##### Exercise input #####

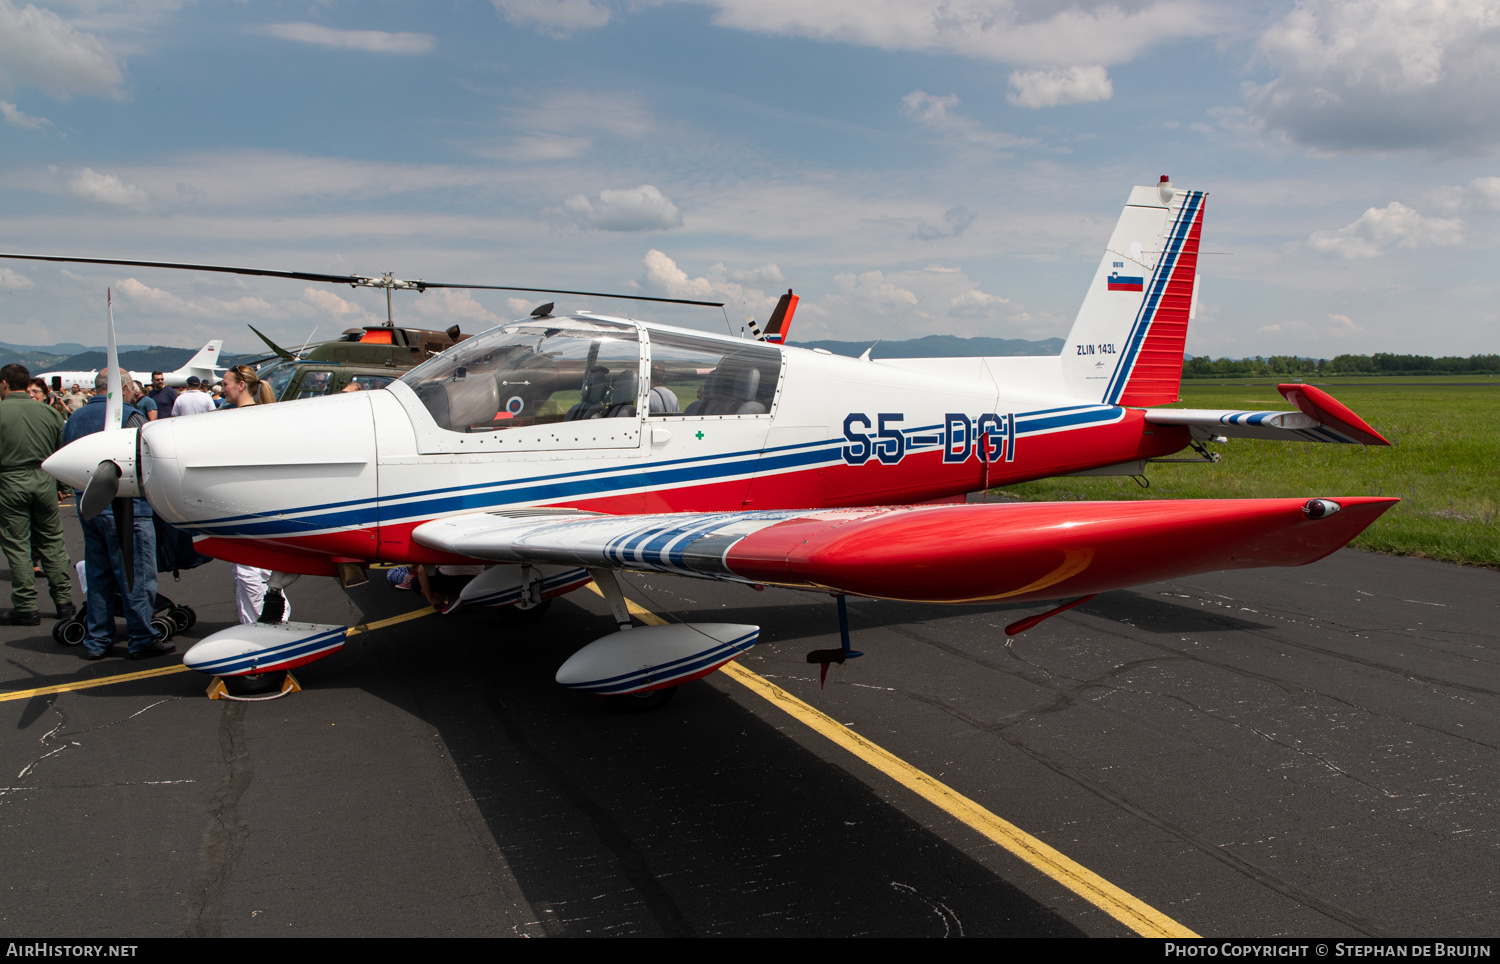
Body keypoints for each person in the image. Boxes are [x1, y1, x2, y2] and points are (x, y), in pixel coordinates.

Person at [61, 369, 170, 660]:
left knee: (99, 576)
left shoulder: (74, 419)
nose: (135, 392)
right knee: (136, 574)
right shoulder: (131, 417)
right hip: (128, 509)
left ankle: (98, 639)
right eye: (132, 387)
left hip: (89, 506)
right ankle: (141, 637)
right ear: (122, 388)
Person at [0, 364, 74, 626]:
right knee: (52, 542)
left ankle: (26, 606)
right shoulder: (49, 413)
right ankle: (64, 601)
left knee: (18, 544)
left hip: (9, 481)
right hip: (44, 480)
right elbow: (59, 453)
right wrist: (62, 487)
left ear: (5, 384)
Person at [219, 365, 289, 623]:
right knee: (247, 572)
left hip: (249, 504)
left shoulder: (244, 418)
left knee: (250, 572)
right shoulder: (245, 415)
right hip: (242, 502)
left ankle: (268, 623)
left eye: (226, 383)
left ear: (240, 385)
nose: (221, 388)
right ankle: (262, 621)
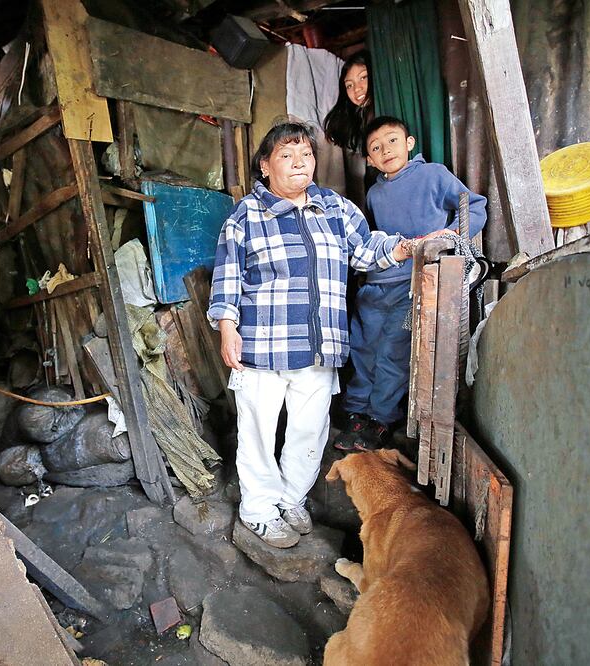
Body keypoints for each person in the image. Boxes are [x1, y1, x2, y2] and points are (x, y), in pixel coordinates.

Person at [207, 121, 435, 549]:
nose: (300, 163)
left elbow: (366, 251)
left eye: (307, 155)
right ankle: (258, 509)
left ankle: (291, 498)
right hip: (263, 345)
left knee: (309, 431)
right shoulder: (246, 216)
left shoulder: (335, 207)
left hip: (318, 347)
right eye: (287, 155)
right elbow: (227, 276)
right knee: (257, 432)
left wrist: (406, 247)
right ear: (265, 165)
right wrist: (226, 325)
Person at [334, 116, 487, 452]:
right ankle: (356, 412)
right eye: (376, 148)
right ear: (369, 161)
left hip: (415, 285)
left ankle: (380, 418)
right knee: (363, 348)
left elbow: (475, 207)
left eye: (391, 140)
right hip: (376, 283)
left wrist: (449, 237)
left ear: (410, 143)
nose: (385, 150)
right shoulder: (374, 194)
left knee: (394, 351)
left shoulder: (433, 175)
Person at [323, 50, 374, 210]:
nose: (357, 89)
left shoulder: (385, 109)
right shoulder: (351, 120)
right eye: (349, 85)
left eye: (363, 78)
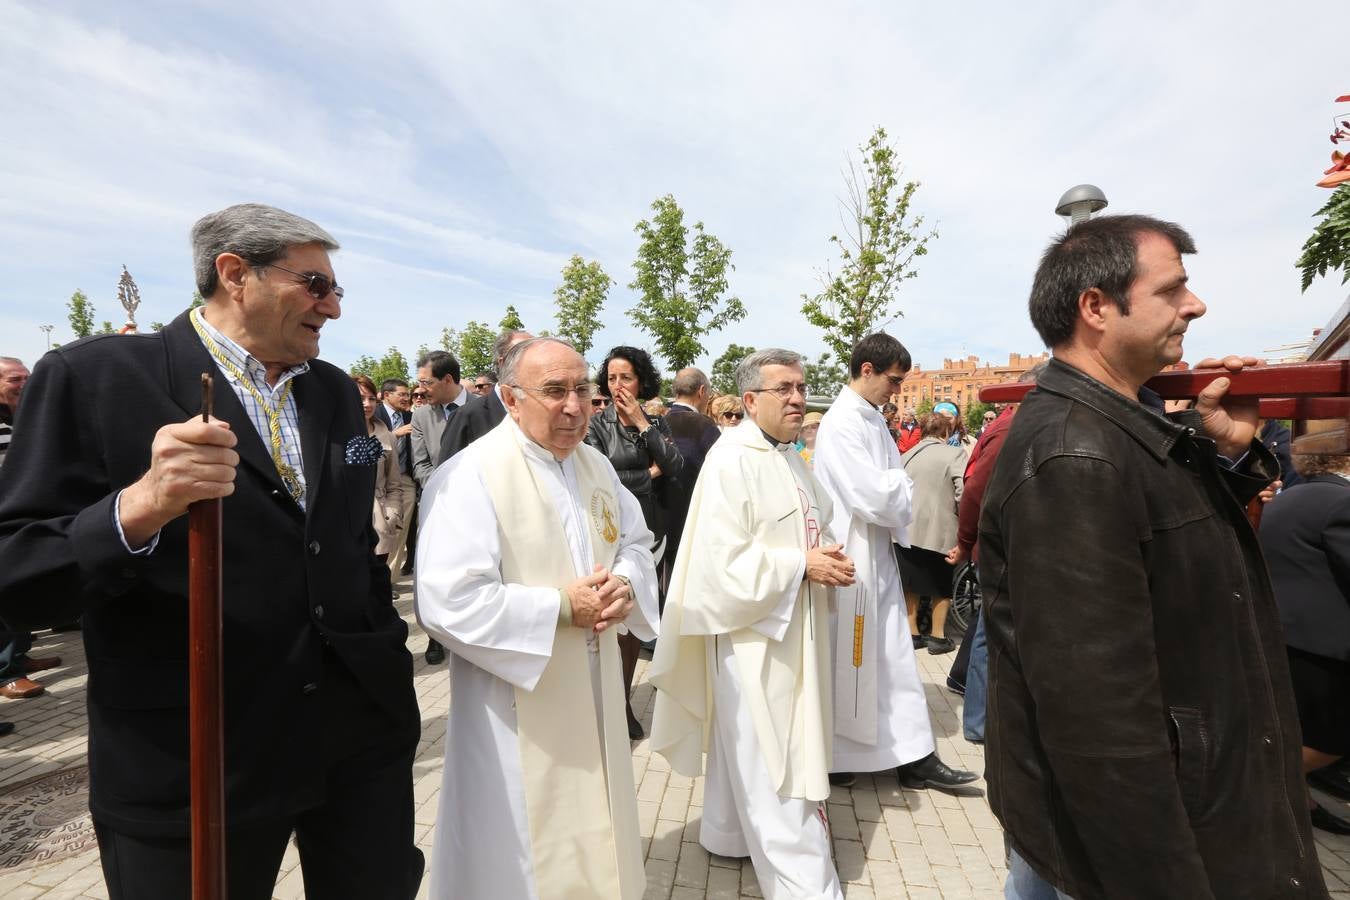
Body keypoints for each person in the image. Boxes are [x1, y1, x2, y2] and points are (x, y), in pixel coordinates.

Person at [0, 204, 422, 899]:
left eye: (337, 290)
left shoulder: (335, 395)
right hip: (195, 759)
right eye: (316, 284)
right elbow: (17, 575)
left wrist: (384, 648)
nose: (334, 308)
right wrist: (140, 506)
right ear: (235, 274)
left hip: (357, 744)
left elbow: (347, 538)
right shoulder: (94, 377)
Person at [980, 214, 1326, 899]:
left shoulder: (1121, 424)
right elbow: (1099, 717)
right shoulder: (1073, 454)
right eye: (1173, 290)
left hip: (1188, 800)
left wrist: (1225, 449)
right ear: (1096, 308)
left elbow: (1165, 541)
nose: (1195, 306)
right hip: (1153, 836)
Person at [415, 337, 657, 900]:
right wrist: (560, 607)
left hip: (595, 690)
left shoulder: (595, 465)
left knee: (599, 825)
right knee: (521, 854)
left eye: (582, 389)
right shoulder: (469, 475)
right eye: (554, 391)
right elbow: (447, 602)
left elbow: (638, 543)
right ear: (509, 398)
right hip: (514, 707)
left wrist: (625, 583)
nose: (574, 406)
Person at [650, 348, 851, 900]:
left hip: (788, 623)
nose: (796, 398)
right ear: (749, 400)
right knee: (774, 759)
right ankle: (806, 886)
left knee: (750, 745)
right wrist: (801, 564)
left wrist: (823, 552)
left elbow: (810, 520)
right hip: (753, 636)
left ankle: (728, 832)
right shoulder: (732, 459)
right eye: (783, 388)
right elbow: (720, 566)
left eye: (801, 386)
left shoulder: (785, 455)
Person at [812, 333, 977, 791]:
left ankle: (910, 756)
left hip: (873, 550)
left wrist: (898, 485)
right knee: (858, 655)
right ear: (867, 369)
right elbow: (873, 494)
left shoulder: (867, 418)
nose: (898, 389)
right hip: (854, 553)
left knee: (889, 657)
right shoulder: (843, 422)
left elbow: (889, 484)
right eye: (893, 379)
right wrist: (905, 488)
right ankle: (843, 755)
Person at [585, 345, 685, 737]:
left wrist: (643, 424)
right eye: (611, 378)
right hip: (610, 532)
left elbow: (675, 466)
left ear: (641, 380)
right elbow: (599, 479)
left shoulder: (656, 424)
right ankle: (603, 702)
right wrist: (648, 475)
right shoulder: (596, 425)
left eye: (625, 377)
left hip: (652, 531)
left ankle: (622, 701)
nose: (617, 385)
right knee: (612, 620)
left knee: (635, 617)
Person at [1259, 452, 1350, 835]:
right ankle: (1262, 789)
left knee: (1304, 732)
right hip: (1322, 643)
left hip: (1292, 635)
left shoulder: (1297, 494)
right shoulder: (1340, 501)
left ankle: (1294, 800)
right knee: (1331, 737)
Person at [899, 413, 966, 655]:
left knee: (910, 583)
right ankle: (938, 637)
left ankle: (913, 632)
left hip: (906, 528)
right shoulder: (954, 453)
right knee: (941, 582)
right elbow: (963, 491)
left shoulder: (906, 456)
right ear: (946, 432)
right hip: (941, 527)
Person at [663, 367, 722, 597]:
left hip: (659, 521)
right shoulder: (704, 426)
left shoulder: (656, 423)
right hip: (692, 520)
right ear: (702, 391)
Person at [438, 329, 532, 462]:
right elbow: (448, 476)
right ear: (502, 362)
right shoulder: (466, 417)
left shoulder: (543, 409)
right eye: (525, 354)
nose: (536, 360)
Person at [353, 374, 408, 568]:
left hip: (380, 521)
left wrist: (392, 513)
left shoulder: (386, 436)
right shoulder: (334, 435)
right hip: (346, 524)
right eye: (360, 398)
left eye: (371, 399)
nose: (367, 404)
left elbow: (394, 483)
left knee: (377, 581)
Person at [374, 377, 417, 577]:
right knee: (378, 530)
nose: (406, 398)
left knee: (399, 529)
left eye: (407, 394)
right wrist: (394, 434)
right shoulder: (373, 414)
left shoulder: (410, 417)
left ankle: (389, 579)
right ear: (386, 395)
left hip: (405, 480)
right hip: (377, 482)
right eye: (402, 394)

#####

About this exercise: Go to the line with "left shoulder: (543, 409)" in the entries above and repeat every line from there through the line with "left knee: (377, 581)", exactly and with no other text.

Output below:
left shoulder: (543, 409)
right eye: (525, 354)
nose: (536, 360)
Person at [353, 374, 408, 568]:
left hip: (380, 521)
left wrist: (392, 513)
left shoulder: (386, 436)
right shoulder: (334, 435)
right hip: (346, 524)
right eye: (360, 398)
left eye: (371, 399)
nose: (367, 404)
left elbow: (394, 483)
left knee: (377, 581)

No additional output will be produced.